Захар Прилепин: Нет, возрождение русской деревни невозможно. Либо это должен быть большой общегосударственный рывок, когда будет создана такая благостная модель жизни в деревне, когда там появятся рабочие места. Это в ближайшее время не произойдет, т.к. это не рентабельно, а уж тем более этому государству, которое ворует. Любой другой власти это будет невыгодно, т.к. будет нужно поднимать промышленность, военную сферу, космос, нанотехнологии.
Деревни в том виде, которое она имела место быть еще даже в эпоху моего детства, уже не будет. Происходит другой процесс, потому что колоссальное количество горожан начинает мигрировать в сторону сельских мест. Горожане задыхаются в своих городах и я даже по собственной деревне, где я живу, это заметил. Не скажу, что горожане переехали жить туда на постоянную жизнь. Но если раньше там было семь домов, то сейчас там двадцать восемь. Двадцать один дом построили горожане, они приезжают туда на все лето. Это в деревне, до которой нет дороги нормальной из города. А что происходит в Подмосковье. Сотни тысяч людей выдвигаются в сторону деревень, в связи с этим продвигается строительство дорог, электрификация и другое. Понятно, что русский лад речи там уже не будет иметь место быть. Я рос в древне, где люди жили веками. У меня все предки крестьяне, они там жили и говорили на этом языке, ходили в лаптях, спали на печах. Все это было для меня совершенно органичным образом. Сегодня этого, конечно, не будет, но хотя бы в этих пространствах будет кто-то жить. Природа, река, лес, простор, березка и рябинка что-то накладывает на психику человека.

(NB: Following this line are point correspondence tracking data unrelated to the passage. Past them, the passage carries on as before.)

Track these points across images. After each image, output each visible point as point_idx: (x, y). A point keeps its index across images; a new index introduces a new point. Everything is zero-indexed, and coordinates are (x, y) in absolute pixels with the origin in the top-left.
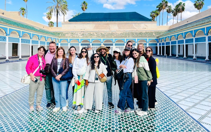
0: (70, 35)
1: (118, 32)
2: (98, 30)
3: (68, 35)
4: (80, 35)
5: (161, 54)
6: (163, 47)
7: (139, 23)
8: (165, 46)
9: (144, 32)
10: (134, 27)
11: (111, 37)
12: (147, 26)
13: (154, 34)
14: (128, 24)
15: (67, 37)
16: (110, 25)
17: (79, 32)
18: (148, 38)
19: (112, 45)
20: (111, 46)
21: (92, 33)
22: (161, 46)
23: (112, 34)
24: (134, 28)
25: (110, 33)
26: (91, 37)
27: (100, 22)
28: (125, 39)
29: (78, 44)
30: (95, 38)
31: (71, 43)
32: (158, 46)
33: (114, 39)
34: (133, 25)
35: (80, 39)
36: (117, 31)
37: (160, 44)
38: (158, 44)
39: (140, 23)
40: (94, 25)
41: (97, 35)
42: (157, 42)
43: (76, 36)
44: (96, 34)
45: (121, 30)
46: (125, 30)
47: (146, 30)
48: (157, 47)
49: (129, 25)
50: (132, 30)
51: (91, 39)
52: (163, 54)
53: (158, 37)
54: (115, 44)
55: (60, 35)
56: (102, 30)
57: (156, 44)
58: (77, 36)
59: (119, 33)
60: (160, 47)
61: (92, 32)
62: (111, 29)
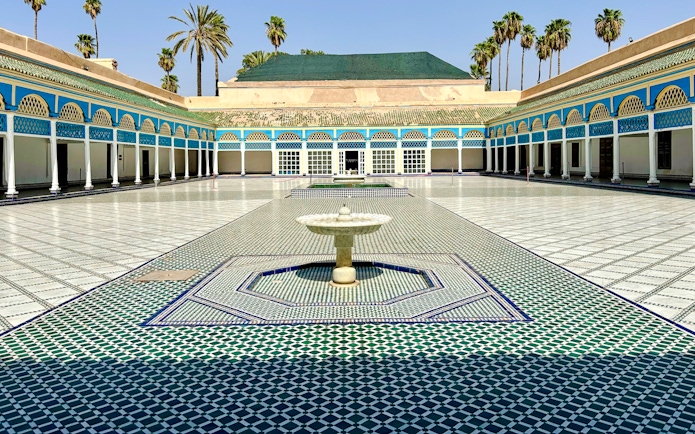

Я думаю, что ребенок, который вырос в русском просторе - у них по статистике, будет реже проскакивать фраза «Пора валить из Рашки». Город нивелирует ощущение Родины. Какая разница, что здесь город. Париж - город, Нью-Йорк - город. А вот природное и речевое пространство формирует в человеке патриотизм.
- Как коренной дзержинец, не могу не спросить у вас, как повлияла жизнь в Дзержинске на ваше творчество?
Захар Прилепин: Нормально. Но я не скажу, что как-то на творчество повлияло. У меня половина сюжетов связано с Дзержинском. Я в Дзержинске работал в ОМОНе, также там у меня живет вся родня, и мама у меня прописана в Дзержинске, и сам я прописан в Дзержинске. Также там я закончил школу. Потом я уже оттуда выбрался, но потом опять вернулся. Мне 37 лет, из них, наверное, десять, а то и больше, я провел в Дзержинске.
Плюсы и минусы были. Мы приехали в этот город на исходе советской власти. Мои некоторые симпатии к этой власти связаны с тем, что мы приехали туда, поселились в общагу и там был целый этаж молодых специалистов. Все в течение полутора лет получили квартиры трехкомнатные, четырехкомнатные квартиры. Моя мама получила две даже квартиры: на себя, потом на дочь. Заводы реально работали. На Корунде, где работала моя мама, работало 10 000 человек. Видно было, что эта машина работает. Когда все рассказывают про очереди, я помню, что я шел из школы, покупал все базовые продукты. Понятно, что красной икры там не было, еще чего-то не было, но все, чтобы расти здоровым ребенком, имелось.
Во всех историях имеет место некая подмена, когда говорят, что это самый грязный город Европы. Я много поездил по Европе. Я в Оке купался всю жизнь и жив до сих пор, и все мы там купались. Найдите человека, который будет купаться в Сене или Темзе. Никто не будет. Либо самый грязный город, либо заковырка какая-то.
Когда я там появился, был исход советской власти, уличная преступность, была беда. Дети заводчан мочили друг друга, как военные сводки, каждый день кого-то убивали. Мне перепадало, несколько раз били, но и мы кого-то ловили. Но я был подростком, меня чаще били. Потом всю ситуацию сломали, ОМОН тогда появился, преступность искоренили. Сложное ощущение от того времени. Свою юность я провел в правильном месте, срез Союза я увидел очень точно. С одной стороны, половина детства в деревне, пол-юности в промышленном городе, я во всем свете увидел, что собой являлось. Пацанские рассказы, часть сюжетов - все оттуда. У меня первый сын родился в Дзержинске, поэтому это город моей биографии.